New lighting program illuminates Canadian Museum of History

In 2013, the Canadian Museum of History mandated GSM Project to rethink Douglas Cardinal’s iconic Canada Hall. The objective to showcase the content and update the space to modern accessibility standards, but also to create an installation that would offer visitors a fluid path through the space while ensuring a new standard of universal accessibility. Four years later, Canada’s sesquicentennial celebrations saw a revamped space opened to the public, with a new lighting program by Lightemotion knitting the museum’s central spaces together.

Canadian Museum of History. Photo credit: Gordon King
Canadian Museum of History. Photo credit: Gordon King

To accomplish such a feat with a maximum spectrum of effects, the team used over 40 kinds of light fixtures. From theatrical floodlights to gobo projectors and miniature LED heads for subtly illuminating even the smallest details of the displays, all equipment used was carefully studied and adjusted in order to create a unique path of light.

Canadian Museum of History.

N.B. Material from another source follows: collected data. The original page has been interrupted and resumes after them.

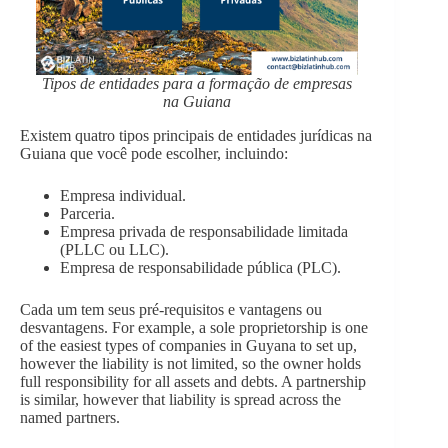
Tipos de entidades para a formação de empresas
na Guiana
Existem quatro tipos principais de entidades jurídicas na
Guiana que você pode escolher, incluindo:
Empresa individual.
Parceria.
Empresa privada de responsabilidade limitada
(PLLC ou LLC).
Empresa de responsabilidade pública (PLC).
Cada um tem seus pré-requisitos e vantagens ou
desvantagens. For example, a sole proprietorship is one
of the easiest types of companies in Guyana to set up,
however the liability is not limited, so the owner holds
full responsibility for all assets and debts. A partnership
is similar, however that liability is spread across the
named partners.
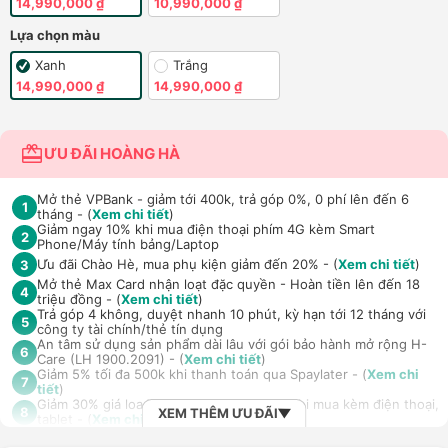
14,990,000 ₫
10,990,000 ₫
Lựa chọn màu
Xanh
Trắng
14,990,000 ₫
14,990,000 ₫
ƯU ĐÃI HOÀNG HÀ
Mở thẻ VPBank - giảm tới 400k, trả góp 0%, 0 phí lên đến 6
1
tháng - (
Xem chi tiết
)
Giảm ngay 10% khi mua điện thoại phím 4G kèm Smart
2
Phone/Máy tính bảng/Laptop
Ưu đãi Chào Hè, mua phụ kiện giảm đến 20% - (
Xem chi tiết
)
3
Mở thẻ Max Card nhận loạt đặc quyền - Hoàn tiền lên đến 18
4
triệu đồng - (
Xem chi tiết
)
Trả góp 4 không, duyệt nhanh 10 phút, kỳ hạn tới 12 tháng với
5
công ty tài chính/thẻ tín dụng
An tâm sử dụng sản phẩm dài lâu với gói bảo hành mở rộng H-
6
Care (LH 1900.2091) - (
Xem chi tiết
)
Giảm 5% tối đa 500k khi thanh toán qua Spaylater - (
Xem chi
7
tiết
)
Giảm 30% giá loa Xiaomi Sound Outdoor khi mua kèm điện thoại,
8
XEM THÊM ƯU ĐÃI
tablet - (
Xem chi tiết
)
Ưu đãi mua dán màn hình kèm máy Điện thoại/Máy tính
9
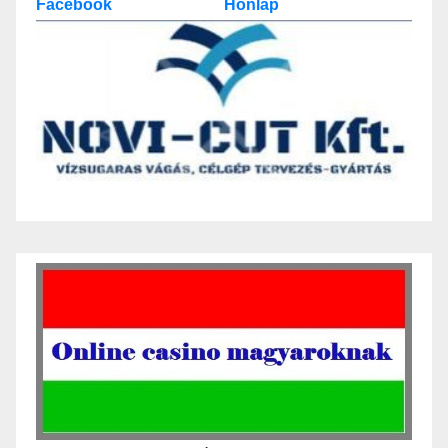
Facebook
Honlap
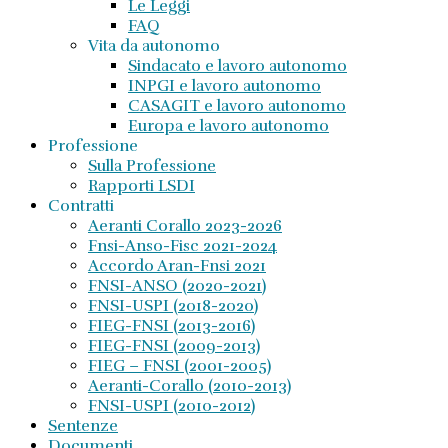
Le Leggi
FAQ
Vita da autonomo
Sindacato e lavoro autonomo
INPGI e lavoro autonomo
CASAGIT e lavoro autonomo
Europa e lavoro autonomo
Professione
Sulla Professione
Rapporti LSDI
Contratti
Aeranti Corallo 2023-2026
Fnsi-Anso-Fisc 2021-2024
Accordo Aran-Fnsi 2021
FNSI-ANSO (2020-2021)
FNSI-USPI (2018-2020)
FIEG-FNSI (2013-2016)
FIEG-FNSI (2009-2013)
FIEG – FNSI (2001-2005)
Aeranti-Corallo (2010-2013)
FNSI-USPI (2010-2012)
Sentenze
Documenti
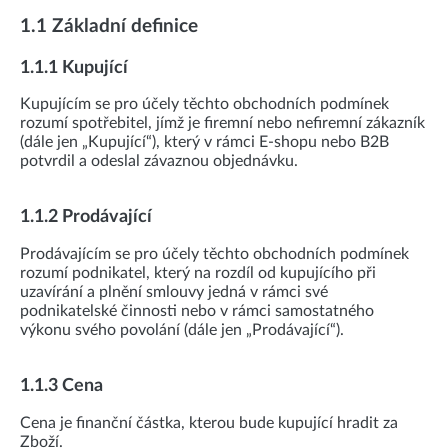
1.1 Základní definice
1.1.1 Kupující
Kupujícím se pro účely těchto obchodních podmínek
rozumí spotřebitel, jímž je firemní nebo nefiremní zákazník
(dále jen „Kupující“), který v rámci E-shopu nebo B2B
potvrdil a odeslal závaznou objednávku.
1.1.2 Prodávající
Prodávajícím se pro účely těchto obchodních podmínek
rozumí podnikatel, který na rozdíl od kupujícího při
uzavírání a plnění smlouvy jedná v rámci své
podnikatelské činnosti nebo v rámci samostatného
výkonu svého povolání (dále jen „Prodávající“).
1.1.3 Cena
Cena je finanční částka, kterou bude kupující hradit za
Zboží.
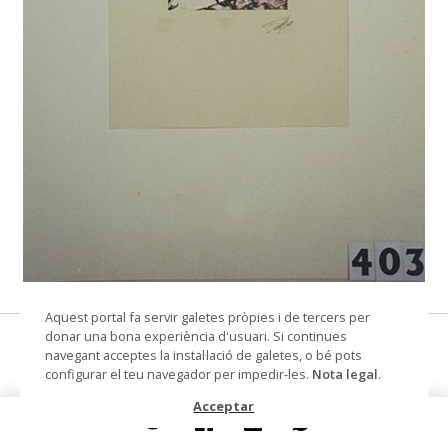
© Arxiu Fotogràfic del Consorci del Patrimoni de
Aquest portal fa servir galetes pròpies i de tercers per
Sitges
donar una bona experiència d'usuari. Si continues
dibuix sobre paper
navegant acceptes la instal·lació de galetes, o bé pots
configurar el teu navegador per impedir-les.
Nota legal
.
Datació
1969
Acceptar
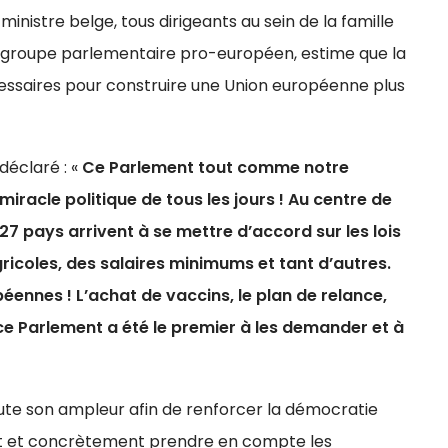
nistre belge, tous dirigeants au sein de la famille
 groupe parlementaire pro-européen, estime que la
essaires pour construire une Union européenne plus
 déclaré : «
Ce Parlement tout comme notre
iracle politique de tous les jours ! Au centre de
27 pays arrivent à se mettre d’accord sur les lois
ricoles, des salaires minimums et tant d’autres.
ennes ! L’achat de vaccins, le plan de relance,
ce Parlement a été le premier à les demander et à
ute son ampleur afin de renforcer la démocratie
t et concrètement prendre en compte les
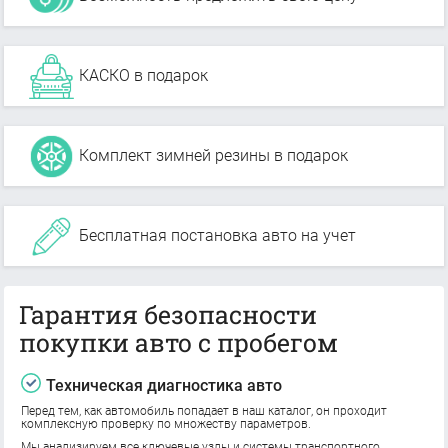
КАСКО в подарок
Комплект зимней резины в подарок
Бесплатная постановка авто на учет
Гарантия безопасности
покупки авто с пробегом
Техническая диагностика авто
Перед тем, как автомобиль попадает в наш каталог, он проходит
комплексную проверку по множеству параметров.
Мы анализируем все ключевые узлы и системы транспортного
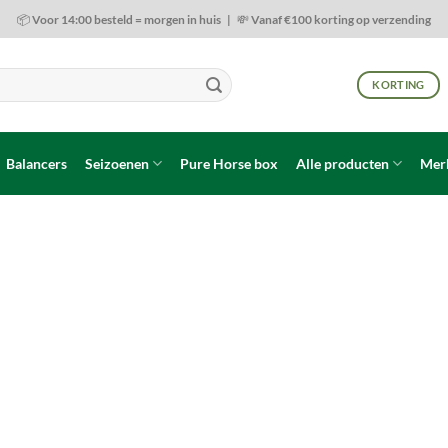
📦 Voor 14:00 besteld = morgen in huis | 💸 Vanaf €100 korting op verzending
KORTING
Balancers
Seizoenen
Pure Horse box
Alle producten
Mer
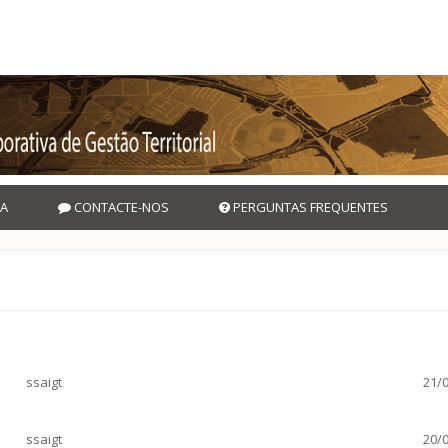
A
CONTACTE-NOS
PERGUNTAS FREQUENTES
ssaigt
21/0
ssaigt
20/0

Photo credit: Gordon King
Photo credit: Gordon King

According to François Roupinian, “Flexibility is important for creating the right lighting.” Nothing was left to chance, with features including interchangeable lenses, zoom, anti-glare accessories, an integrated potentiometer to adjust the lighting level for conservation needs and ambience, and the option to add colour filters. For this purpose, the lighting manufacturers were chosen with particular care so that a wide range of choices would be available to ensure colour consistency.

Canadian Museum of History. Photo credit: Gordon King
Photo credit: Gordon King

The original Canada Hall had been a visitor favourite at the museum for 25 years before it was closed in September 2014. The previous year, GSM Project had been named as principal designer for the new project and given the task of presenting the museum’s impressive collection and telling Canada’s story in a way that visitors would find novel, authentic, and thought-provoking.

Canadian Museum of History. Photo credit: Gordon King
Photo credit: Gordon King

More than 40 members of the GSM Project team were involved in the project over four years. Working alongside dedicated personnel from the Museum of History (formerly the Museum of Civilization), as well as a large team of architects, engineers, fabricators — including Lightemotion — and media producers, GSM Project delivered a new exhibition that tells the story of Canada from the last ice age to the present day.